Task requirements:
Set down only what runs from the line containing "right hip: (878, 516)" through the last line of the data, exactly as it reads.

· · ·

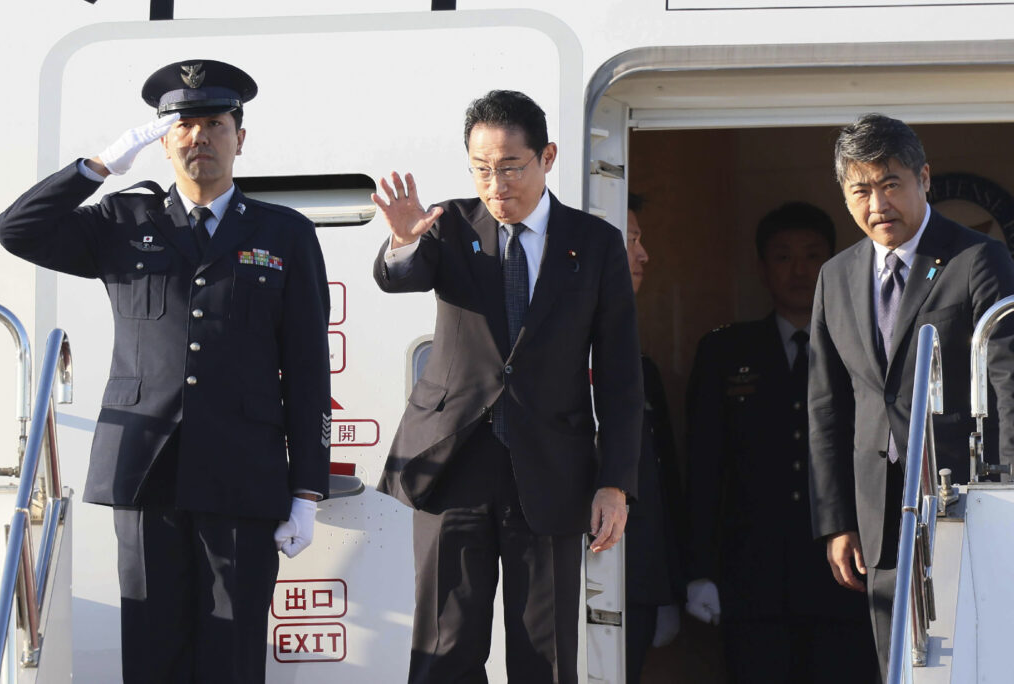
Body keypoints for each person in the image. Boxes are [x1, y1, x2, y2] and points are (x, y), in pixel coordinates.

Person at [0, 59, 331, 683]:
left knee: (232, 658)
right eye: (182, 124)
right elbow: (15, 230)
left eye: (213, 123)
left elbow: (309, 367)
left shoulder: (284, 233)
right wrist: (97, 167)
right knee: (152, 654)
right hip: (146, 472)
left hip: (243, 473)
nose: (198, 136)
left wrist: (306, 490)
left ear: (240, 137)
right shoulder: (124, 220)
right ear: (162, 138)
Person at [371, 89, 643, 683]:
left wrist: (615, 483)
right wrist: (404, 240)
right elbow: (400, 276)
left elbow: (622, 376)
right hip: (454, 465)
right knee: (444, 651)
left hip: (549, 469)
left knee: (543, 657)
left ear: (546, 157)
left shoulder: (594, 244)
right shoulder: (445, 227)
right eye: (481, 169)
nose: (496, 185)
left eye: (511, 167)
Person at [809, 113, 1014, 680]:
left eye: (891, 184)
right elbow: (828, 406)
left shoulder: (977, 259)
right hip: (878, 516)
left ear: (924, 178)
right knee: (898, 663)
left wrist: (1009, 496)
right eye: (861, 190)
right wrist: (837, 520)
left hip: (965, 503)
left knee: (966, 658)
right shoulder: (835, 276)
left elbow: (1008, 384)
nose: (878, 205)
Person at [684, 202, 877, 683]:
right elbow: (704, 466)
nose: (799, 270)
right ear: (762, 267)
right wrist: (698, 569)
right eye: (783, 257)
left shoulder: (864, 347)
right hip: (753, 576)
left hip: (843, 575)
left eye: (813, 256)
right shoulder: (726, 351)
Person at [623, 193, 685, 683]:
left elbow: (664, 482)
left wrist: (668, 584)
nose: (643, 254)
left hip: (639, 581)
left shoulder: (640, 367)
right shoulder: (560, 354)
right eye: (633, 239)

· · ·

Expected answer:
right hip: (878, 516)
left ear: (924, 178)
right knee: (898, 663)
left wrist: (1009, 496)
right eye: (861, 190)
right wrist: (837, 520)
left hip: (965, 503)
left knee: (966, 658)
right shoulder: (835, 276)
left elbow: (1008, 384)
nose: (878, 205)
Person at [684, 202, 877, 683]:
right elbow: (704, 466)
nose: (799, 270)
right ear: (762, 267)
right wrist: (698, 569)
right eye: (783, 257)
left shoulder: (864, 347)
right hip: (753, 576)
left hip: (843, 575)
left eye: (813, 256)
right shoulder: (726, 351)
Person at [623, 193, 685, 683]:
left elbow: (664, 482)
left wrist: (668, 584)
nose: (643, 254)
left hip: (639, 581)
left shoulder: (640, 367)
right shoulder: (560, 354)
right eye: (633, 239)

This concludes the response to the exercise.